When building a rule, first determine if we need data from the entity graph. If we do, can we use fields that are enriched into the UDM event already? For instance, the department, user name, title, and other fields are already enriched and you might not need to use the entity graph.
If you do need data in the entity graph, that’s fine, we can use it to construct the rules. Taking this one step further, do we need to leverage data tables with the entity graph to build our rule? If so, we are going to add a new section to the rule with one of three graph command options and build from there.
Data Table Integration Options
To integrate data tables and the entity graph, a new construct is available for YARA-L rules called setup. The setup section is placed after the meta section and before the events section in a rule. There are three commands that can be used in this section; graph_override, graph_exclude and graph_append.
At a high level, what do these options mean? The graph_override option is designed to use the data within the data table instead of the data in the entity graph.
The graph_exclude option allows a detection engineer to take values that exist in the entity graph and if a match exists in the data table, the matched values would be excluded from the rule results.
Finally, graph_append takes the contents of the entity graph and appends values from the data table. With this option, think of the data table as an extension of the entity graph.
That is really just scratching the surface but hopefully provides a nice introduction. We will be going into greater detail on each one of these options and we will use them in rules to demonstrate how they could be used.
Building a Data Table for Entity Graph Integration
Before we can write rules using these options, we need to create data tables that can map to the entity graph. We’ve built data tables previously so we won’t be discussing the data loading process today. However, we will be taking a look at the mapping of the data table columns as this is different for entity graph integration.
Previously, we mapped the columns in a data table to a data type; string, regex, cidr, or number. To integrate data tables with the entity graph, at least one column must be mapped to a field in the entity graph. Do all fields need to be mapped to the entity graph? No, because not all the columns in the data table may exist in the entity graph.

Notice in the example above that two rows of drop downs are displayed above the table header columns. These rows can be toggled to display by clicking the check boxes under Edit Mode.

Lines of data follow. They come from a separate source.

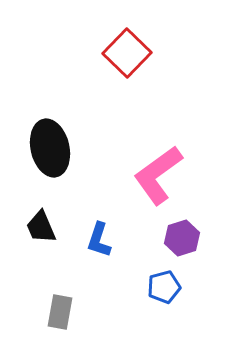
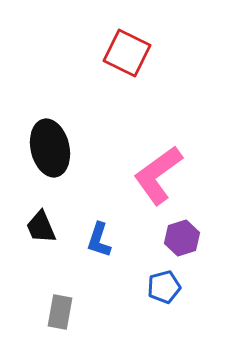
red square: rotated 18 degrees counterclockwise
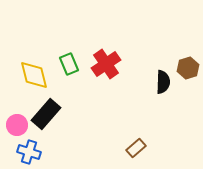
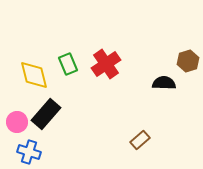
green rectangle: moved 1 px left
brown hexagon: moved 7 px up
black semicircle: moved 1 px right, 1 px down; rotated 90 degrees counterclockwise
pink circle: moved 3 px up
brown rectangle: moved 4 px right, 8 px up
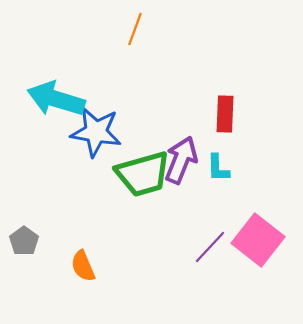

One row contains data types. The second row contains drop-down menus for entity graph fields that the columns can be mapped to.
However, notice that when I click on the mapping dropdown, I get a tool tip that states that entity mapping isn’t available because a data type is assigned to the column. A column in a data table can be mapped either to a data type or an entity graph field, but not both.

To resolve this, change the data type to Unspecified and the drop down mapping will become available. Typing in a string like userid will reduce the field choices to just those that contain that value.

For our first example, we have mapped the userid column to the entity.user.userid field, organization to entity.user.company_name and start_date to the entity.user.hire_date.seconds. Two additional columns named state and probationary are mapped to string fields.
A few things to be mindful of as we start working with Entity Graph and Data Table integration:
- Don’t make rules more complex to use entity graph and data tables; these capabilities are designed to help you achieve a desired outcome
- Leverage data tables with the entity graph when you want to override the entity graph values, exclude entity graph values or append additional data to the entity graph
- Add a setup section to the YARA-L rule between the meta and events section
- Data table columns can be mapped to a data type or an entity graph field but not both
With a data table created, mapped and loaded, our next blog will dive into building rules with the entity graph and our data table using the graph_override command.